:: Records from a collection ::
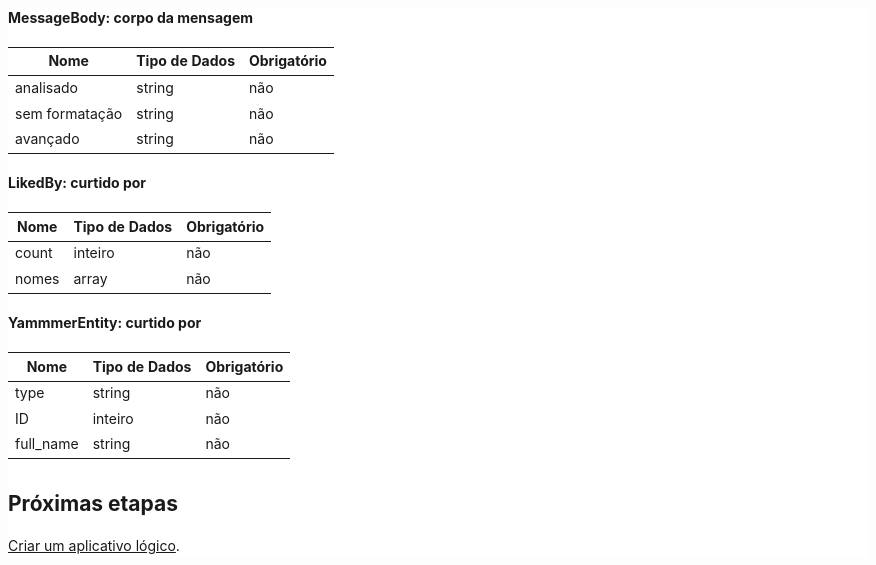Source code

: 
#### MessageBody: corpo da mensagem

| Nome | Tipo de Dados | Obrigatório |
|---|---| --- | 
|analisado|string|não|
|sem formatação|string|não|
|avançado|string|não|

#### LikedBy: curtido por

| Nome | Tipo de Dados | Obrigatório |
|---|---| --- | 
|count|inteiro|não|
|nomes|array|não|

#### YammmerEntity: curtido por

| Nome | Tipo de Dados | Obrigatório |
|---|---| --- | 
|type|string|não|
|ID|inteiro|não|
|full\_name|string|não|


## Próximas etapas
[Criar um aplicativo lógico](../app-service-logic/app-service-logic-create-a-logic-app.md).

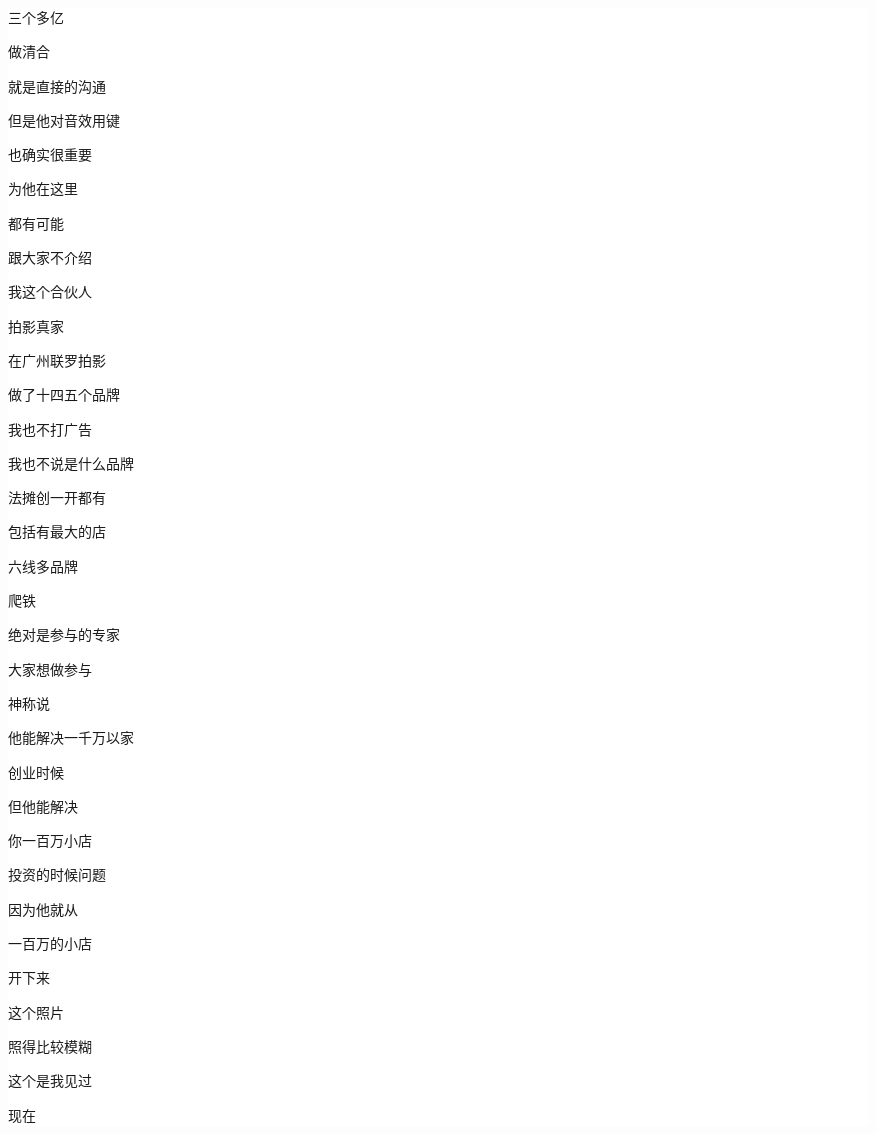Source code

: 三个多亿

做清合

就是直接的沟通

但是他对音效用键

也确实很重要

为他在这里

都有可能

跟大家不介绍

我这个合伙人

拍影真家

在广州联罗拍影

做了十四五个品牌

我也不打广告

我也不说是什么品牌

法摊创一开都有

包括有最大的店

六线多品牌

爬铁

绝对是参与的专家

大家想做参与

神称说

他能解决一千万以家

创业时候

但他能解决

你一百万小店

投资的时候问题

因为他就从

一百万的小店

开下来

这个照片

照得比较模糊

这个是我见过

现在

:: TASK ::
Please output all the records above exactly, leaving out every picture.

:: WRITTEN RESPONSE ::
Source code

: 
#### MessageBody: corpo da mensagem

| Nome | Tipo de Dados | Obrigatório |
|---|---| --- | 
|analisado|string|não|
|sem formatação|string|não|
|avançado|string|não|

#### LikedBy: curtido por

| Nome | Tipo de Dados | Obrigatório |
|---|---| --- | 
|count|inteiro|não|
|nomes|array|não|

#### YammmerEntity: curtido por

| Nome | Tipo de Dados | Obrigatório |
|---|---| --- | 
|type|string|não|
|ID|inteiro|não|
|full\_name|string|não|


## Próximas etapas
[Criar um aplicativo lógico](../app-service-logic/app-service-logic-create-a-logic-app.md).

Source code

: 三个多亿

做清合

就是直接的沟通

但是他对音效用键

也确实很重要

为他在这里

都有可能

跟大家不介绍

我这个合伙人

拍影真家

在广州联罗拍影

做了十四五个品牌

我也不打广告

我也不说是什么品牌

法摊创一开都有

包括有最大的店

六线多品牌

爬铁

绝对是参与的专家

大家想做参与

神称说

他能解决一千万以家

创业时候

但他能解决

你一百万小店

投资的时候问题

因为他就从

一百万的小店

开下来

这个照片

照得比较模糊

这个是我见过

现在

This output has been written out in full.